Dataset items
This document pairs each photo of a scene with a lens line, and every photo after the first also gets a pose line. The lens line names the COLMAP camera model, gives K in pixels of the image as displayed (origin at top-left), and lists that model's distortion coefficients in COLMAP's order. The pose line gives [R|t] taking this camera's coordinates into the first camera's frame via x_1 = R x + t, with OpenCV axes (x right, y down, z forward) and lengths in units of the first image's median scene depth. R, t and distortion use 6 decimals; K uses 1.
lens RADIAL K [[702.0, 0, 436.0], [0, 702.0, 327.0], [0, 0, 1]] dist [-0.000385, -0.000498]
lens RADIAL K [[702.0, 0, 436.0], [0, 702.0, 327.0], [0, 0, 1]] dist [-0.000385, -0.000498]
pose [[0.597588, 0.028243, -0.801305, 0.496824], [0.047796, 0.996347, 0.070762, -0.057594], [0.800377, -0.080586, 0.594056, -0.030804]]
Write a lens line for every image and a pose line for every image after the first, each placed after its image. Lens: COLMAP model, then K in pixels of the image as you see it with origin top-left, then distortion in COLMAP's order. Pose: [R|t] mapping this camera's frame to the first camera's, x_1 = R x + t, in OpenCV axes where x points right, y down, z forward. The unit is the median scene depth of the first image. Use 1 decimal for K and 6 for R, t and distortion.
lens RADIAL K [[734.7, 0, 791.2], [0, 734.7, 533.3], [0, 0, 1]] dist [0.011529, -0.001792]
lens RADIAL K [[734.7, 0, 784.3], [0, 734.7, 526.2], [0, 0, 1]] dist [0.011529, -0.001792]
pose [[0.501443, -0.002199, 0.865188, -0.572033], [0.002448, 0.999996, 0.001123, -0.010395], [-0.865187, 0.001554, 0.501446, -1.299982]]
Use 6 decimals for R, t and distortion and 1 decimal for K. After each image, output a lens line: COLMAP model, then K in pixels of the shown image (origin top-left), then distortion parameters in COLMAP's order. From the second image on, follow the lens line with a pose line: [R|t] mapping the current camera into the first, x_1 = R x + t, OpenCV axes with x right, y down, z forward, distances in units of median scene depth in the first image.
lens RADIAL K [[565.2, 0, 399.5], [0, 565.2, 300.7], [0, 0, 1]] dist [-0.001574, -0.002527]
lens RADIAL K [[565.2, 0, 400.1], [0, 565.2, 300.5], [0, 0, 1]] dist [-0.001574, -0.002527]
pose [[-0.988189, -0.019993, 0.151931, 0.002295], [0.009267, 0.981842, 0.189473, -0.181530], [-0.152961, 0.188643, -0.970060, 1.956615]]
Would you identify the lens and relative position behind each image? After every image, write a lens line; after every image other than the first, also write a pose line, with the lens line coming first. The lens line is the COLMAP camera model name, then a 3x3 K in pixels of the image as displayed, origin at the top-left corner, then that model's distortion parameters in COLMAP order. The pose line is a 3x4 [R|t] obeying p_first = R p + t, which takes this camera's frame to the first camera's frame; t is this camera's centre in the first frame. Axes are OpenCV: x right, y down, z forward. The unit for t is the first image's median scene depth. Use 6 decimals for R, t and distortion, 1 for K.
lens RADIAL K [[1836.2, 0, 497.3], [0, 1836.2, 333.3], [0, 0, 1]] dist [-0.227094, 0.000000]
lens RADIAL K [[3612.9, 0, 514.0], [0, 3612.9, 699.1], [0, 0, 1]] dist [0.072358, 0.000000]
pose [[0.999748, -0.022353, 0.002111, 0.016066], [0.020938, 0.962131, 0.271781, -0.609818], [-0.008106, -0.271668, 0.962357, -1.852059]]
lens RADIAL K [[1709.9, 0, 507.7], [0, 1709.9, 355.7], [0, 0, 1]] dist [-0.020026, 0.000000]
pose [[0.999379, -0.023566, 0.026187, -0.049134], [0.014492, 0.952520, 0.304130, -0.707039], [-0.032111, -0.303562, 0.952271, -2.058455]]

TO DO
All of the records should be transcribed exactly, with nothing left out.

EXERCISE RESPONSE
This document pairs each photo of a scene with a lens line, and every photo after the first also gets a pose line. The lens line names the COLMAP camera model, gives K in pixels of the image as displayed (origin at top-left), and lists that model's distortion coefficients in COLMAP's order. The pose line gives [R|t] taking this camera's coordinates into the first camera's frame via x_1 = R x + t, with OpenCV axes (x right, y down, z forward) and lengths in units of the first image's median scene depth. R, t and distortion use 6 decimals; K uses 1.
lens RADIAL K [[702.0, 0, 436.0], [0, 702.0, 327.0], [0, 0, 1]] dist [-0.000385, -0.000498]
lens RADIAL K [[702.0, 0, 436.0], [0, 702.0, 327.0], [0, 0, 1]] dist [-0.000385, -0.000498]
pose [[0.597588, 0.028243, -0.801305, 0.496824], [0.047796, 0.996347, 0.070762, -0.057594], [0.800377, -0.080586, 0.594056, -0.030804]]
Write a lens line for every image and a pose line for every image after the first, each placed after its image. Lens: COLMAP model, then K in pixels of the image as you see it with origin top-left, then distortion in COLMAP's order. Pose: [R|t] mapping this camera's frame to the first camera's, x_1 = R x + t, in OpenCV axes where x points right, y down, z forward. The unit is the median scene depth of the first image. Use 1 decimal for K and 6 for R, t and distortion.
lens RADIAL K [[734.7, 0, 791.2], [0, 734.7, 533.3], [0, 0, 1]] dist [0.011529, -0.001792]
lens RADIAL K [[734.7, 0, 784.3], [0, 734.7, 526.2], [0, 0, 1]] dist [0.011529, -0.001792]
pose [[0.501443, -0.002199, 0.865188, -0.572033], [0.002448, 0.999996, 0.001123, -0.010395], [-0.865187, 0.001554, 0.501446, -1.299982]]
Use 6 decimals for R, t and distortion and 1 decimal for K. After each image, output a lens line: COLMAP model, then K in pixels of the shown image (origin top-left), then distortion parameters in COLMAP's order. From the second image on, follow the lens line with a pose line: [R|t] mapping the current camera into the first, x_1 = R x + t, OpenCV axes with x right, y down, z forward, distances in units of median scene depth in the first image.
lens RADIAL K [[565.2, 0, 399.5], [0, 565.2, 300.7], [0, 0, 1]] dist [-0.001574, -0.002527]
lens RADIAL K [[565.2, 0, 400.1], [0, 565.2, 300.5], [0, 0, 1]] dist [-0.001574, -0.002527]
pose [[-0.988189, -0.019993, 0.151931, 0.002295], [0.009267, 0.981842, 0.189473, -0.181530], [-0.152961, 0.188643, -0.970060, 1.956615]]
Would you identify the lens and relative position behind each image? After every image, write a lens line; after every image other than the first, also write a pose line, with the lens line coming first. The lens line is the COLMAP camera model name, then a 3x3 K in pixels of the image as displayed, origin at the top-left corner, then that model's distortion parameters in COLMAP order. The pose line is a 3x4 [R|t] obeying p_first = R p + t, which takes this camera's frame to the first camera's frame; t is this camera's centre in the first frame. Axes are OpenCV: x right, y down, z forward. The unit for t is the first image's median scene depth. Use 6 decimals for R, t and distortion, 1 for K.
lens RADIAL K [[1836.2, 0, 497.3], [0, 1836.2, 333.3], [0, 0, 1]] dist [-0.227094, 0.000000]
lens RADIAL K [[3612.9, 0, 514.0], [0, 3612.9, 699.1], [0, 0, 1]] dist [0.072358, 0.000000]
pose [[0.999748, -0.022353, 0.002111, 0.016066], [0.020938, 0.962131, 0.271781, -0.609818], [-0.008106, -0.271668, 0.962357, -1.852059]]
lens RADIAL K [[1709.9, 0, 507.7], [0, 1709.9, 355.7], [0, 0, 1]] dist [-0.020026, 0.000000]
pose [[0.999379, -0.023566, 0.026187, -0.049134], [0.014492, 0.952520, 0.304130, -0.707039], [-0.032111, -0.303562, 0.952271, -2.058455]]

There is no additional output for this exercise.